WORK INSTRUCTIONS
Each line below should be quoted exactly, please.

(Stored data entries)

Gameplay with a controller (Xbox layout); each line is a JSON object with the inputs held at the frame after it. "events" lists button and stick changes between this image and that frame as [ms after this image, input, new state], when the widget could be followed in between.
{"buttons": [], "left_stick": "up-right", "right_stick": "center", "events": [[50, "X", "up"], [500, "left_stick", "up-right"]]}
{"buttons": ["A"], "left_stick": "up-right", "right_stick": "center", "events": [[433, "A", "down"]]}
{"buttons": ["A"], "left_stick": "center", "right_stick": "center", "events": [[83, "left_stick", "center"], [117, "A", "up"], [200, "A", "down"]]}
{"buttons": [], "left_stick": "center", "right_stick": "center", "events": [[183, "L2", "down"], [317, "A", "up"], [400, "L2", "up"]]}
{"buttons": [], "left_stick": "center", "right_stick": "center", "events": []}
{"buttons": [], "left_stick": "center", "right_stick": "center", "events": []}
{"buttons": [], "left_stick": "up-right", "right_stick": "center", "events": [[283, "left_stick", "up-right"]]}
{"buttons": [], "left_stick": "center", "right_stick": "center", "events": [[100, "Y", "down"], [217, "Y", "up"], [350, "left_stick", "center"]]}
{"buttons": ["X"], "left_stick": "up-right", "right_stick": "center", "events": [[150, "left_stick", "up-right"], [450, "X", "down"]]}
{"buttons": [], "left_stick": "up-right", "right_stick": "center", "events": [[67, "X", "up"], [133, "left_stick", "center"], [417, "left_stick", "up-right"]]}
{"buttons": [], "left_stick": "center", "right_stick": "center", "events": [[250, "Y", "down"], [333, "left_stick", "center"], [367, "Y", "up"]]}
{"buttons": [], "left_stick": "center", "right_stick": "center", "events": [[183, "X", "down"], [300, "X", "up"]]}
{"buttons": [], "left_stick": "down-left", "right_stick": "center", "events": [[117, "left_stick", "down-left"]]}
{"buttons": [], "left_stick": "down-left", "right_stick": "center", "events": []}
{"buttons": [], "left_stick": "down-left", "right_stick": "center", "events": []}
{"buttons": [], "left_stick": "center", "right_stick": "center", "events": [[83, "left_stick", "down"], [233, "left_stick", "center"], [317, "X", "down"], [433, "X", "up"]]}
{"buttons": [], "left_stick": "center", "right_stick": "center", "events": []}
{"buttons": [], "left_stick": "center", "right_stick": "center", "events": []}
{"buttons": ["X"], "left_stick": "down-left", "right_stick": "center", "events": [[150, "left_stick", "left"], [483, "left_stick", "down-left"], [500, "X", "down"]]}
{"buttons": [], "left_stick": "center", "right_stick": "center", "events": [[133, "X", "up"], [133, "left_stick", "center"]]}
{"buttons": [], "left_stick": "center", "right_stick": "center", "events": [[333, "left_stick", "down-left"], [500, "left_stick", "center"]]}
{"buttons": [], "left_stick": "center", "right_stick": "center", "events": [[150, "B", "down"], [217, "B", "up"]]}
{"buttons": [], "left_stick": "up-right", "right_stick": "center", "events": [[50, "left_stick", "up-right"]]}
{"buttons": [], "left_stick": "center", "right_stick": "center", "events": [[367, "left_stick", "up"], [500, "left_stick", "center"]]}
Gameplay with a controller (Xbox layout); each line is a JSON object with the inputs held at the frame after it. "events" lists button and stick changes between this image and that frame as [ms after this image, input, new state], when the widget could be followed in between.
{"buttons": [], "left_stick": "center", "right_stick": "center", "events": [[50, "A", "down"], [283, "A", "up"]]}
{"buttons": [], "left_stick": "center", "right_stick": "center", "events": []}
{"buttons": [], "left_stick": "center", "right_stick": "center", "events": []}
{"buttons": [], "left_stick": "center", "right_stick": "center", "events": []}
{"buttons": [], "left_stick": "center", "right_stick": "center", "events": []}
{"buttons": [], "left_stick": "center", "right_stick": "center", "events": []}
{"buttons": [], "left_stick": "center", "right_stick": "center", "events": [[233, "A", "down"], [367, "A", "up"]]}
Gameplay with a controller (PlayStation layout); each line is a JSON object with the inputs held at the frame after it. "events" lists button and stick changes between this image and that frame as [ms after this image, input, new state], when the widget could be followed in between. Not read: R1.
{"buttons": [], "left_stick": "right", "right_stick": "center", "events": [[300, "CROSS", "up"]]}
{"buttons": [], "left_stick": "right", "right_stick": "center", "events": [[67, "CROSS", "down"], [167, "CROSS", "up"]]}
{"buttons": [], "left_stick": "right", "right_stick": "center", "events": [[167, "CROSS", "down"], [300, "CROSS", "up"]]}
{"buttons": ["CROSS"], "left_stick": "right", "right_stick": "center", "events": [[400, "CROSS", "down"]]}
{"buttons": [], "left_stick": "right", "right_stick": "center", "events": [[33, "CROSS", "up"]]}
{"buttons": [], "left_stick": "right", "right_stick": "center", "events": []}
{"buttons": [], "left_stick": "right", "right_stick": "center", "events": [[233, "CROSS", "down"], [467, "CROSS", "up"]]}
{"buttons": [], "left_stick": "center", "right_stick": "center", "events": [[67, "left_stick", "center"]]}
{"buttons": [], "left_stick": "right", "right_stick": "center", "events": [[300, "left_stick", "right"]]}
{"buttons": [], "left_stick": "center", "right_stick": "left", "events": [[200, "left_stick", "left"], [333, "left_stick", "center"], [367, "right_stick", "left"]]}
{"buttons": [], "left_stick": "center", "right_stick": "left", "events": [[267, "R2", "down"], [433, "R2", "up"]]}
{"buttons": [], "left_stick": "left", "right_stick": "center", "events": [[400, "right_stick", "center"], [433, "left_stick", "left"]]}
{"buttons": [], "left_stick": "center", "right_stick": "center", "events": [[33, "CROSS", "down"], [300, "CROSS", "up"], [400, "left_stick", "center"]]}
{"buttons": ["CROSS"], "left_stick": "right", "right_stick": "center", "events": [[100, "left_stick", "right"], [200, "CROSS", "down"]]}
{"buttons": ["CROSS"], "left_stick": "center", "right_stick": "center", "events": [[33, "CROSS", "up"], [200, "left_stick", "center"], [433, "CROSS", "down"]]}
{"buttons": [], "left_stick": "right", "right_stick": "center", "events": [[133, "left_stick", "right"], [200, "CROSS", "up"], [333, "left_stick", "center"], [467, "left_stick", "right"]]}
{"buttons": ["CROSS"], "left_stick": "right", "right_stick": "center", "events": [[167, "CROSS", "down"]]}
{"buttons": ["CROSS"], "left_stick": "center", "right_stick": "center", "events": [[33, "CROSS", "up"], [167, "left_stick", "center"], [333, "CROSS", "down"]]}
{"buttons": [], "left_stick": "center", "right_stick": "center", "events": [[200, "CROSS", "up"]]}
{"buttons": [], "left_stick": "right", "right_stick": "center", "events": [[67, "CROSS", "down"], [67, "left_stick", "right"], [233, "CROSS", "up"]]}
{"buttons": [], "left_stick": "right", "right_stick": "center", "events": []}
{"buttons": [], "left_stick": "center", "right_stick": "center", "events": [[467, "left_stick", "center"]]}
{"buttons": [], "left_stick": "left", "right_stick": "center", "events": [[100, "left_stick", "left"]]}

OUTPUT
Gameplay with a controller (Xbox layout); each line is a JSON object with the inputs held at the frame after it. "events" lists button and stick changes between this image and that frame as [ms after this image, input, new state], when the widget could be followed in between.
{"buttons": [], "left_stick": "up-right", "right_stick": "center", "events": [[50, "X", "up"], [500, "left_stick", "up-right"]]}
{"buttons": ["A"], "left_stick": "up-right", "right_stick": "center", "events": [[433, "A", "down"]]}
{"buttons": ["A"], "left_stick": "center", "right_stick": "center", "events": [[83, "left_stick", "center"], [117, "A", "up"], [200, "A", "down"]]}
{"buttons": [], "left_stick": "center", "right_stick": "center", "events": [[183, "L2", "down"], [317, "A", "up"], [400, "L2", "up"]]}
{"buttons": [], "left_stick": "center", "right_stick": "center", "events": []}
{"buttons": [], "left_stick": "center", "right_stick": "center", "events": []}
{"buttons": [], "left_stick": "up-right", "right_stick": "center", "events": [[283, "left_stick", "up-right"]]}
{"buttons": [], "left_stick": "center", "right_stick": "center", "events": [[100, "Y", "down"], [217, "Y", "up"], [350, "left_stick", "center"]]}
{"buttons": ["X"], "left_stick": "up-right", "right_stick": "center", "events": [[150, "left_stick", "up-right"], [450, "X", "down"]]}
{"buttons": [], "left_stick": "up-right", "right_stick": "center", "events": [[67, "X", "up"], [133, "left_stick", "center"], [417, "left_stick", "up-right"]]}
{"buttons": [], "left_stick": "center", "right_stick": "center", "events": [[250, "Y", "down"], [333, "left_stick", "center"], [367, "Y", "up"]]}
{"buttons": [], "left_stick": "center", "right_stick": "center", "events": [[183, "X", "down"], [300, "X", "up"]]}
{"buttons": [], "left_stick": "down-left", "right_stick": "center", "events": [[117, "left_stick", "down-left"]]}
{"buttons": [], "left_stick": "down-left", "right_stick": "center", "events": []}
{"buttons": [], "left_stick": "down-left", "right_stick": "center", "events": []}
{"buttons": [], "left_stick": "center", "right_stick": "center", "events": [[83, "left_stick", "down"], [233, "left_stick", "center"], [317, "X", "down"], [433, "X", "up"]]}
{"buttons": [], "left_stick": "center", "right_stick": "center", "events": []}
{"buttons": [], "left_stick": "center", "right_stick": "center", "events": []}
{"buttons": ["X"], "left_stick": "down-left", "right_stick": "center", "events": [[150, "left_stick", "left"], [483, "left_stick", "down-left"], [500, "X", "down"]]}
{"buttons": [], "left_stick": "center", "right_stick": "center", "events": [[133, "X", "up"], [133, "left_stick", "center"]]}
{"buttons": [], "left_stick": "center", "right_stick": "center", "events": [[333, "left_stick", "down-left"], [500, "left_stick", "center"]]}
{"buttons": [], "left_stick": "center", "right_stick": "center", "events": [[150, "B", "down"], [217, "B", "up"]]}
{"buttons": [], "left_stick": "up-right", "right_stick": "center", "events": [[50, "left_stick", "up-right"]]}
{"buttons": [], "left_stick": "center", "right_stick": "center", "events": [[367, "left_stick", "up"], [500, "left_stick", "center"]]}
Gameplay with a controller (Xbox layout); each line is a JSON object with the inputs held at the frame after it. "events" lists button and stick changes between this image and that frame as [ms after this image, input, new state], when the widget could be followed in between.
{"buttons": [], "left_stick": "center", "right_stick": "center", "events": [[50, "A", "down"], [283, "A", "up"]]}
{"buttons": [], "left_stick": "center", "right_stick": "center", "events": []}
{"buttons": [], "left_stick": "center", "right_stick": "center", "events": []}
{"buttons": [], "left_stick": "center", "right_stick": "center", "events": []}
{"buttons": [], "left_stick": "center", "right_stick": "center", "events": []}
{"buttons": [], "left_stick": "center", "right_stick": "center", "events": []}
{"buttons": [], "left_stick": "center", "right_stick": "center", "events": [[233, "A", "down"], [367, "A", "up"]]}
Gameplay with a controller (PlayStation layout); each line is a JSON object with the inputs held at the frame after it. "events" lists button and stick changes between this image and that frame as [ms after this image, input, new state], when the widget could be followed in between. Not read: R1.
{"buttons": [], "left_stick": "right", "right_stick": "center", "events": [[300, "CROSS", "up"]]}
{"buttons": [], "left_stick": "right", "right_stick": "center", "events": [[67, "CROSS", "down"], [167, "CROSS", "up"]]}
{"buttons": [], "left_stick": "right", "right_stick": "center", "events": [[167, "CROSS", "down"], [300, "CROSS", "up"]]}
{"buttons": ["CROSS"], "left_stick": "right", "right_stick": "center", "events": [[400, "CROSS", "down"]]}
{"buttons": [], "left_stick": "right", "right_stick": "center", "events": [[33, "CROSS", "up"]]}
{"buttons": [], "left_stick": "right", "right_stick": "center", "events": []}
{"buttons": [], "left_stick": "right", "right_stick": "center", "events": [[233, "CROSS", "down"], [467, "CROSS", "up"]]}
{"buttons": [], "left_stick": "center", "right_stick": "center", "events": [[67, "left_stick", "center"]]}
{"buttons": [], "left_stick": "right", "right_stick": "center", "events": [[300, "left_stick", "right"]]}
{"buttons": [], "left_stick": "center", "right_stick": "left", "events": [[200, "left_stick", "left"], [333, "left_stick", "center"], [367, "right_stick", "left"]]}
{"buttons": [], "left_stick": "center", "right_stick": "left", "events": [[267, "R2", "down"], [433, "R2", "up"]]}
{"buttons": [], "left_stick": "left", "right_stick": "center", "events": [[400, "right_stick", "center"], [433, "left_stick", "left"]]}
{"buttons": [], "left_stick": "center", "right_stick": "center", "events": [[33, "CROSS", "down"], [300, "CROSS", "up"], [400, "left_stick", "center"]]}
{"buttons": ["CROSS"], "left_stick": "right", "right_stick": "center", "events": [[100, "left_stick", "right"], [200, "CROSS", "down"]]}
{"buttons": ["CROSS"], "left_stick": "center", "right_stick": "center", "events": [[33, "CROSS", "up"], [200, "left_stick", "center"], [433, "CROSS", "down"]]}
{"buttons": [], "left_stick": "right", "right_stick": "center", "events": [[133, "left_stick", "right"], [200, "CROSS", "up"], [333, "left_stick", "center"], [467, "left_stick", "right"]]}
{"buttons": ["CROSS"], "left_stick": "right", "right_stick": "center", "events": [[167, "CROSS", "down"]]}
{"buttons": ["CROSS"], "left_stick": "center", "right_stick": "center", "events": [[33, "CROSS", "up"], [167, "left_stick", "center"], [333, "CROSS", "down"]]}
{"buttons": [], "left_stick": "center", "right_stick": "center", "events": [[200, "CROSS", "up"]]}
{"buttons": [], "left_stick": "right", "right_stick": "center", "events": [[67, "CROSS", "down"], [67, "left_stick", "right"], [233, "CROSS", "up"]]}
{"buttons": [], "left_stick": "right", "right_stick": "center", "events": []}
{"buttons": [], "left_stick": "center", "right_stick": "center", "events": [[467, "left_stick", "center"]]}
{"buttons": [], "left_stick": "left", "right_stick": "center", "events": [[100, "left_stick", "left"]]}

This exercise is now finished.